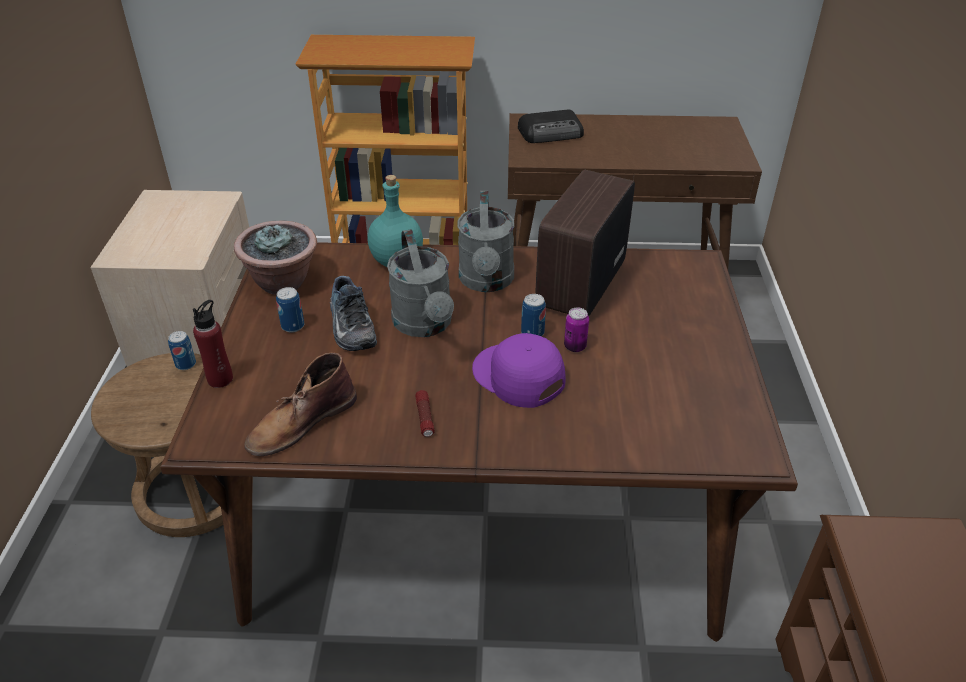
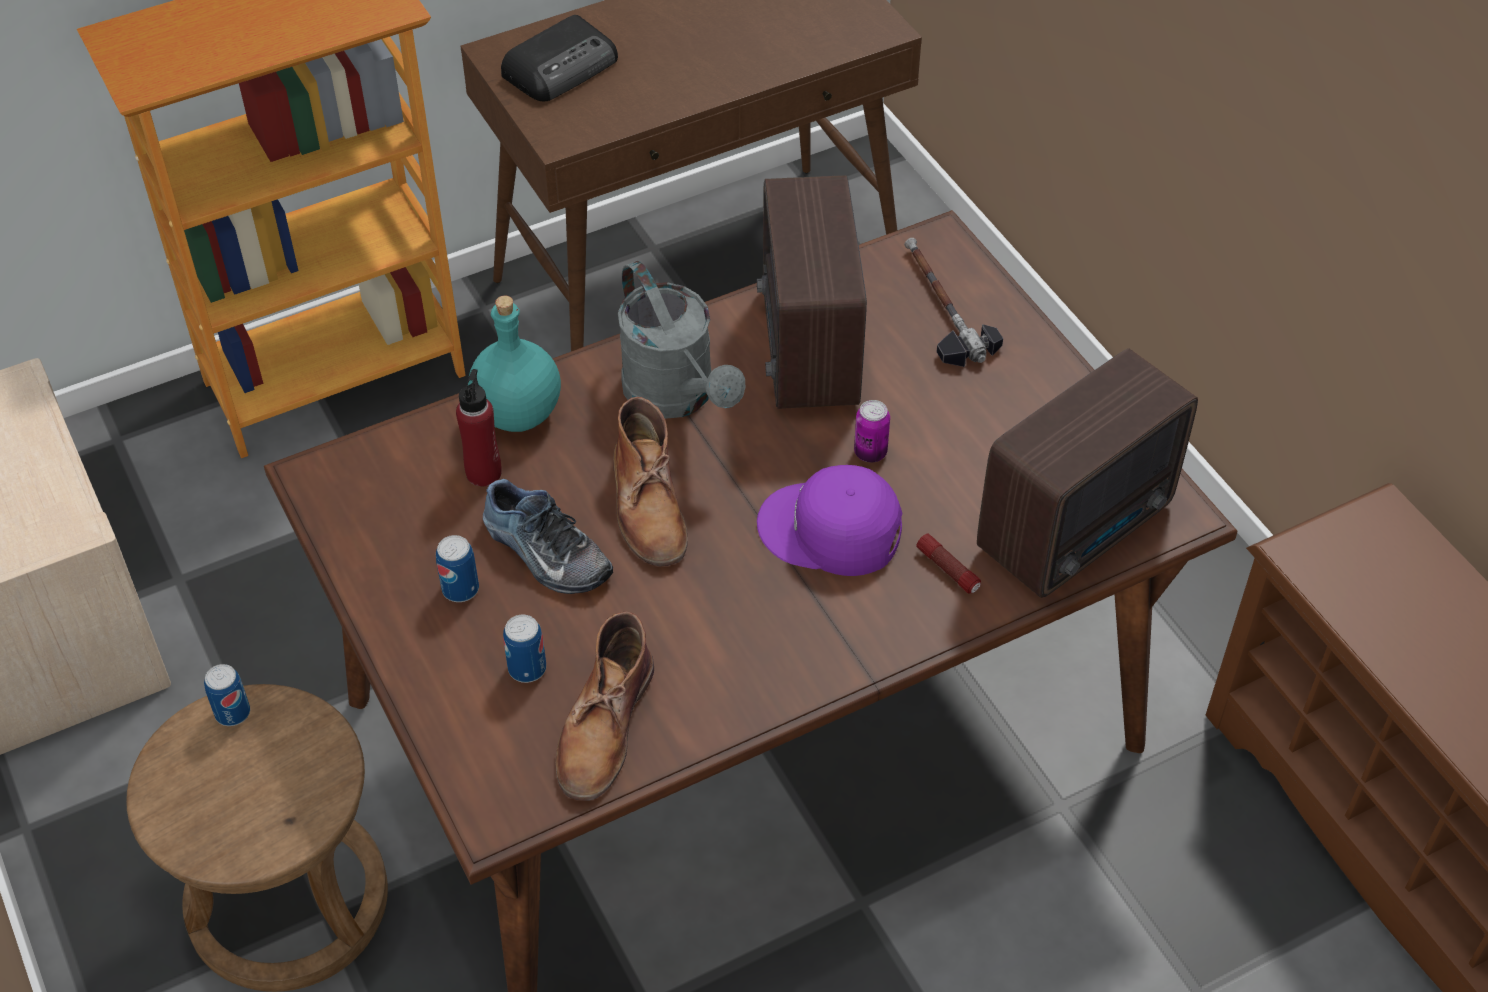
camera: 30 degrees left, 10 degrees up
(220, 379) = (433, 717): red bottle -> red bottle (484, 472)
(283, 282) = (377, 523): potted plant -> none
(425, 325) = (648, 505): grey watering can -> brown boot
(425, 418) = (760, 645): flashlight -> flashlight (948, 570)
(532, 333) = (801, 455): can -> can (527, 668)
(677, 291) = (941, 307): none -> hammer
(681, 436) = (1080, 527): none -> radio

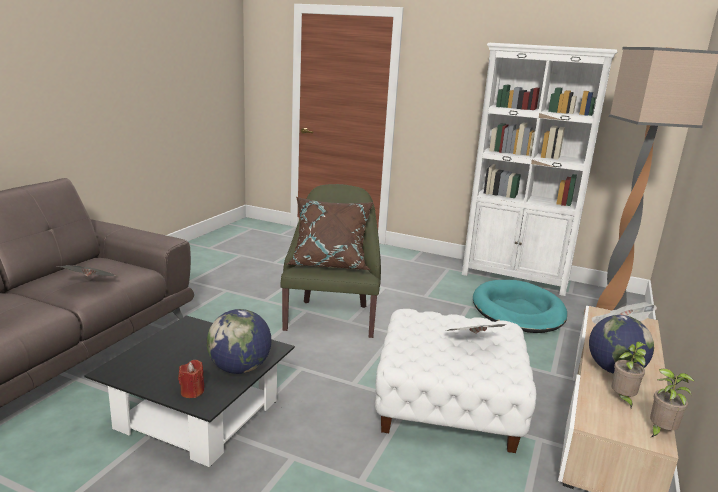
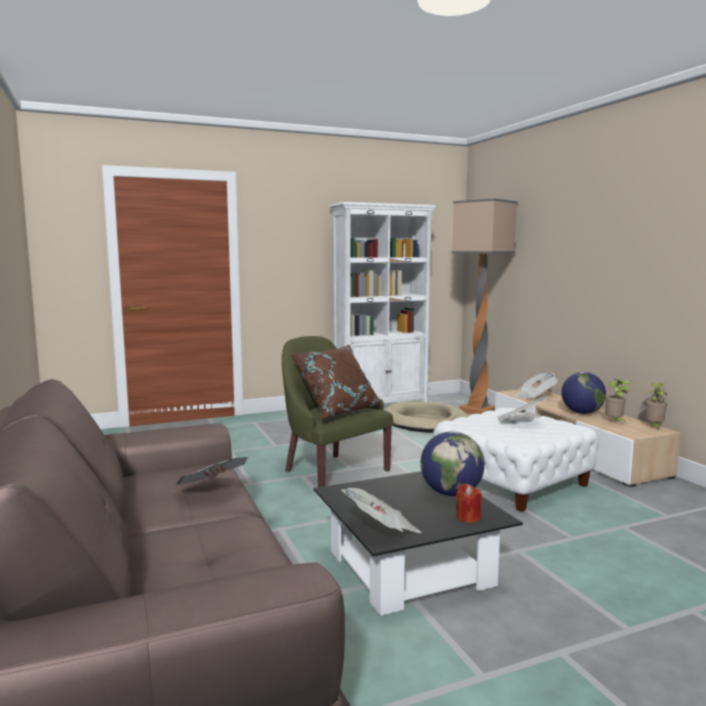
camera: 45 degrees left, 10 degrees down
(130, 364) = (381, 530): none -> newspaper
(518, 311) = (426, 422): turquoise dog bed -> beige dog bed

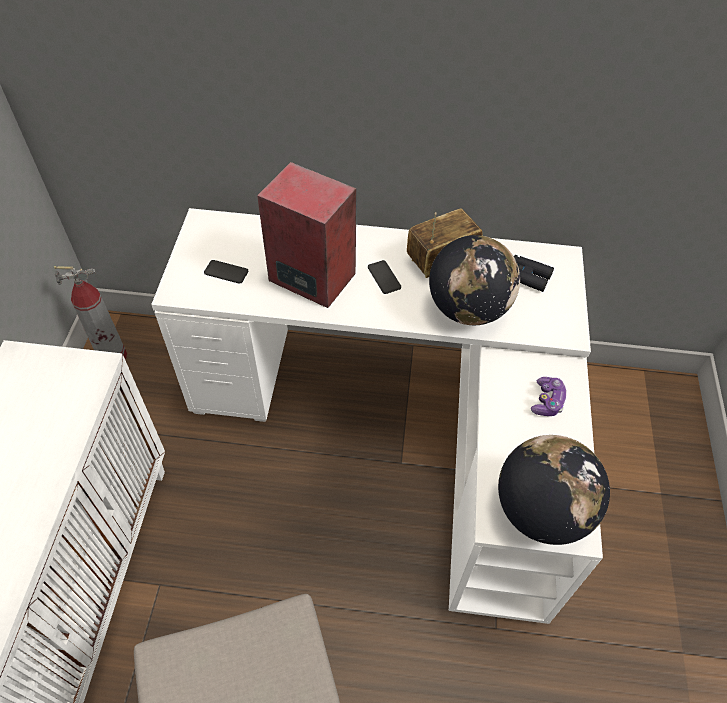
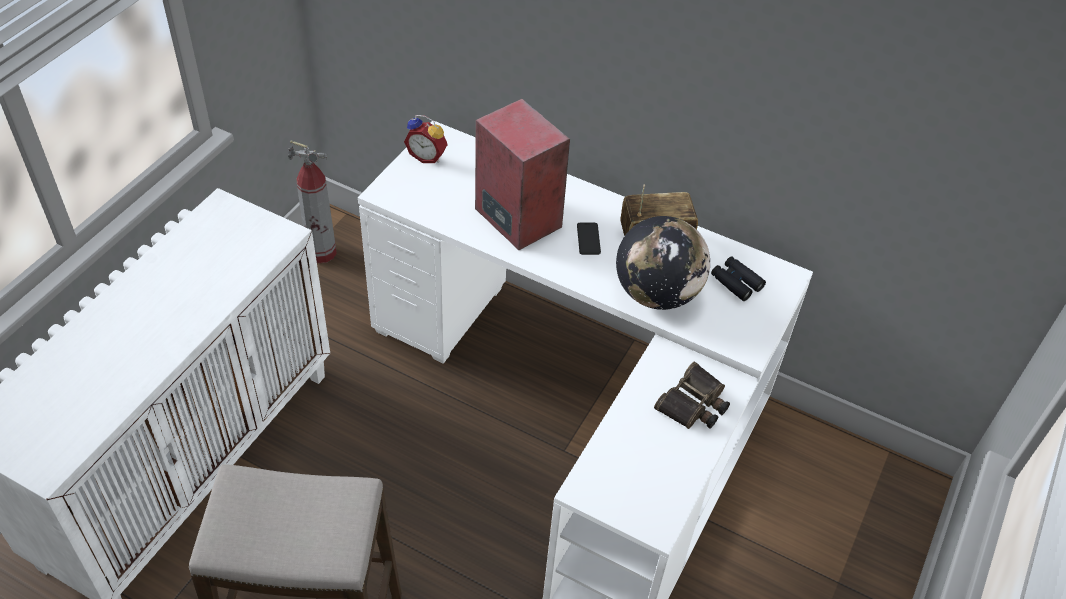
camera: 20 degrees right, 5 degrees down
(201, 244) = (427, 156): none -> alarm clock
(226, 272) = (439, 189): phone -> none
(541, 510) = (632, 494): globe -> none
(547, 401) = (694, 404): game controller -> binoculars

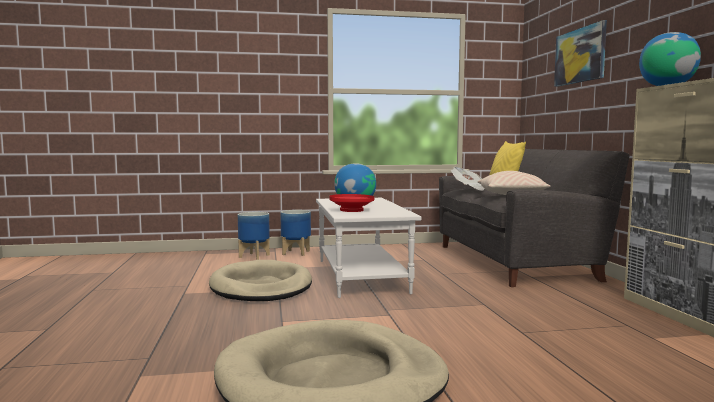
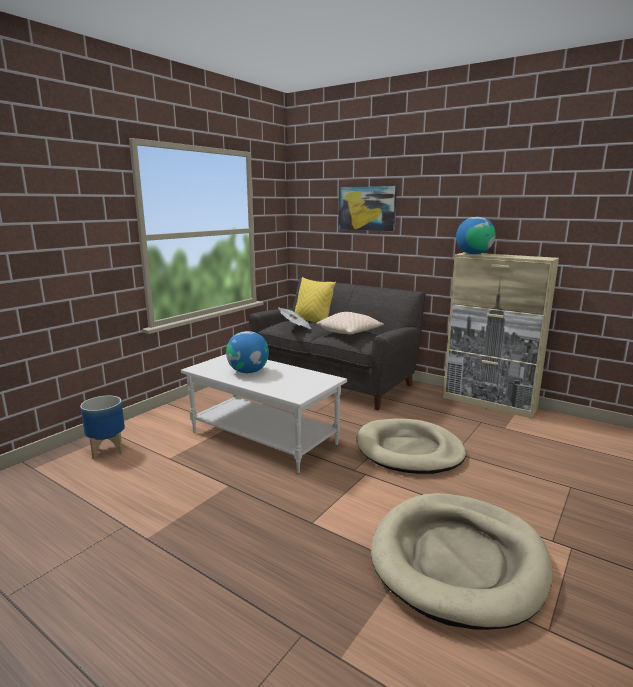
camera: 45 degrees left, 10 degrees up
(261, 287) = (208, 490): beige dog bed -> beige dog bed (409, 450)
(296, 253) = (143, 428): planter -> none
(352, 210) = (278, 385): red bowl -> none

(TASK DETAILS): Say how many lines of the data above have the string "down" in them, and write nothing besides that number.

(TASK SOLUTION): 2